Chronique parue dans Stratégies le 11/04/19.
C’est une opportunité qui ne se représentera pas deux fois : avec la possibilité ouverte par la loi Pacte de se doter d’une raison d’être, les entreprises ont l’occasion de consolider leur rapprochement réel mais encore fragile avec les citoyens. Car cette dédiabolisation reste fortement contrastée : Si 70% des Français déclarent avoir au global une bonne image des entreprises, le jugement reste clivé selon les CSP et selon la taille de l’entreprise. Une majorité (55%) déclare avoir une mauvaise image des grandes entreprises, et 30 % seulement déclarent leur faire confiance.
Mais dans le contexte de tensions sociales que traverse le pays, dans une société dont la souffrance nourrit la défiance, ce moment peut aussi être une occasion ratée. Si la raison d’être se transforme en raison de paraître, alors les progrès faits dans la perception de l’utilité de l’entreprise peuvent être remis en cause. Conscientes du risque, beaucoup d’entreprises ont engagé un travail en profondeur. Pourtant, alors que l’année 2019 va voir fleurir les raisons d’être, trois enjeux se détachent des premiers travaux menés.
Le premier enjeu est bien sur celui de la cohérence. Si la raison d’être n’a rien à voir avec une signature de marque, si elle est différente d’un projet stratégique, si elle ne s’oppose pas au « combat » porté par le dirigeant, elle doit résonner avec chacun de ces éléments. Impossible ici de distinguer la communication de la marque de celle de l’entreprise ou de son management. La raison d’être doit irriguer le plan stratégique, inspirer l’expression publicitaire de la marque, elle doit être incarnée par son dirigeant.

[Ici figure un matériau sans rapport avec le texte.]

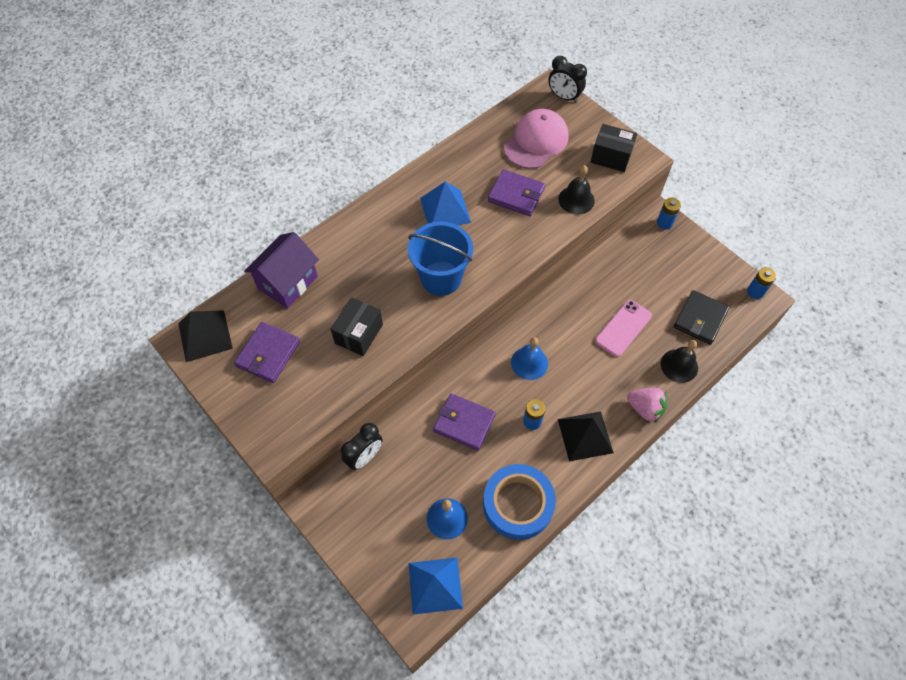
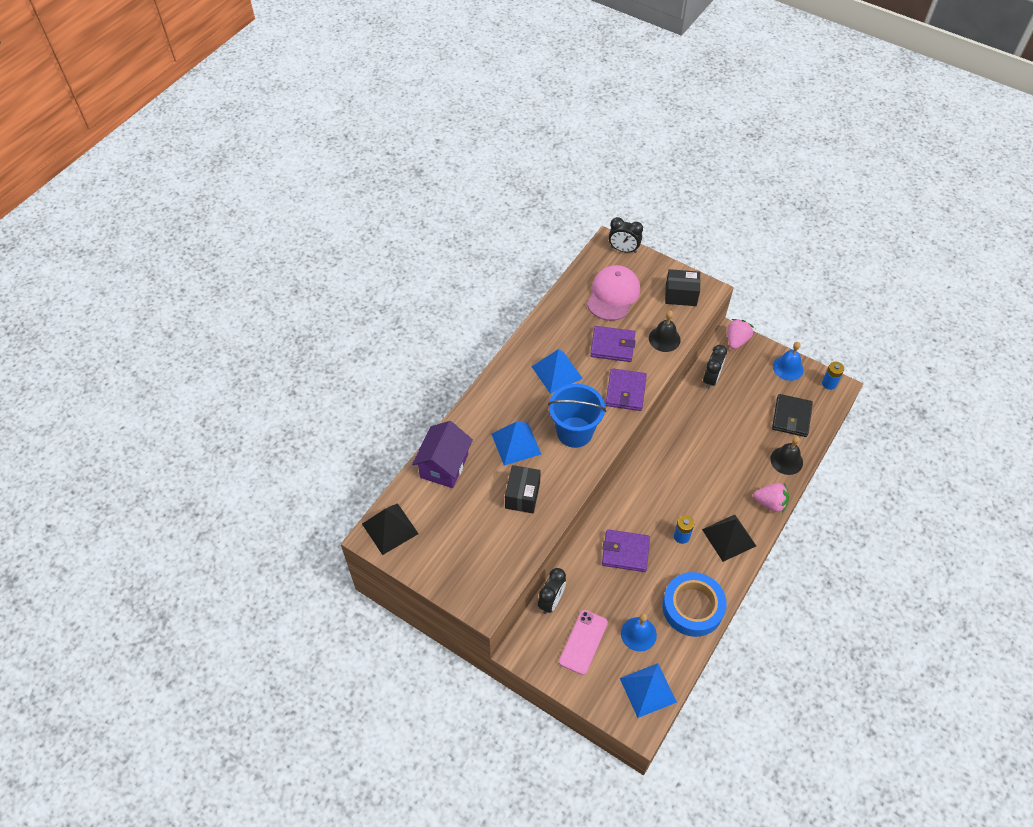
camera: 15 degrees left, 5 degrees down
(268, 354) = (451, 531): purple wallet -> purple wallet (625, 391)
(373, 276) = (516, 444): none -> blue pyramid
(529, 363) = (662, 488): blue bell -> blue bell (788, 368)
(622, 258) = (711, 379): none -> black clock
(623, 328) = (731, 440): pink phone -> pink phone (583, 642)
(664, 223) = (736, 340): blue battery -> pink strawberry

Le deuxième enjeu, c’est celui de la différenciation. Comment faire pour que les mots d’une raison d’être ne puissent pas s’appliquer aussi à votre concurrent. Comment éviter que lors d’un blind test, les citoyens testés ne citent pas, avant la vôtre, 3 ou 4 entreprises à qui ce « purpose » pourrait également s’appliquer ? Comment s’assurer que dans la feuille de route ainsi tracée sur le long terme, les mots choisis soient perçus comme porteurs de sens au-delà des modes et des expressions toutes faites ? Se doter d’une raison d’être c’est aussi se donner les moyens de renforcer l’authenticité, la singularité de la parole de l’entreprise.
Le troisième enjeu tient à la conception même de la raison d’être. Sa définition comme sa mise en œuvre, ne peuvent s’envisager que dans le dialogue avec les parties prenantes. Pour réussir, il est vital de sortir d’une logique d’émetteur, et pour cela de venir la confronter avant qu’elle ne soit gravée dans le marbre à la compréhension des salariés bien sûr, mais aussi des clients, et plus largement des citoyens. Cela suppose d’accepter que même validée par un comex, elle puisse être modifiée, augmentée grâce à la co-construction.
C’est là sans doute qu’émerge le risque le plus fort qui peut entraîner la mise à distance, provoquer la déception, voire demain susciter la colère du citoyen, du salarié, ou du client face à une démarche encore perçue comme très conceptuelle. Comment faire pour que la phrase, ou les quelques paragraphes ramassant ou explicitant la raison d’être, soient vécus comme un engagement crédible et pas comme un texte déclamatoire, laissant béant le champ du « très bien, et donc ? » Quelles sont les entreprises qui passeront plus vite des paroles aux actes ? Qui fera la preuve que ce texte fondateur n’est pas resté placardé dans les ascenseurs ou en exergue du rapport annuel, mais qu’il a servi de guide, qu’il a induit des remises en cause, qu’il a accéléré les choix stratégiques ? Après le temps des déclarations viendra celui des engagements et de leur matérialisation. L’entreprise bénéficie d’ailleurs d’une forme de crédibilité en la matière : 6 Français sur 10 lui prêtent le pouvoir de changer le monde dans lequel on vit, plus que le Maire et le Président de la République. Au rendez-vous de la raison d’être, l’entreprise a beaucoup à gagner : elle peut sceller une réconciliation durable avec la société. Ou bien basculer dans le camp de la « fake com ». Sa parole rejoindra alors le champ des politiques dont les promesses et la sur-communication ont miné la confiance. Il reste quelques mois à l’entreprise et aux communicants pour convaincre que la raison d’être n’était pas un prétexte de communication. Et quelques années pour démontrer que la raison d’être est devenue avant tout une raison d’agir.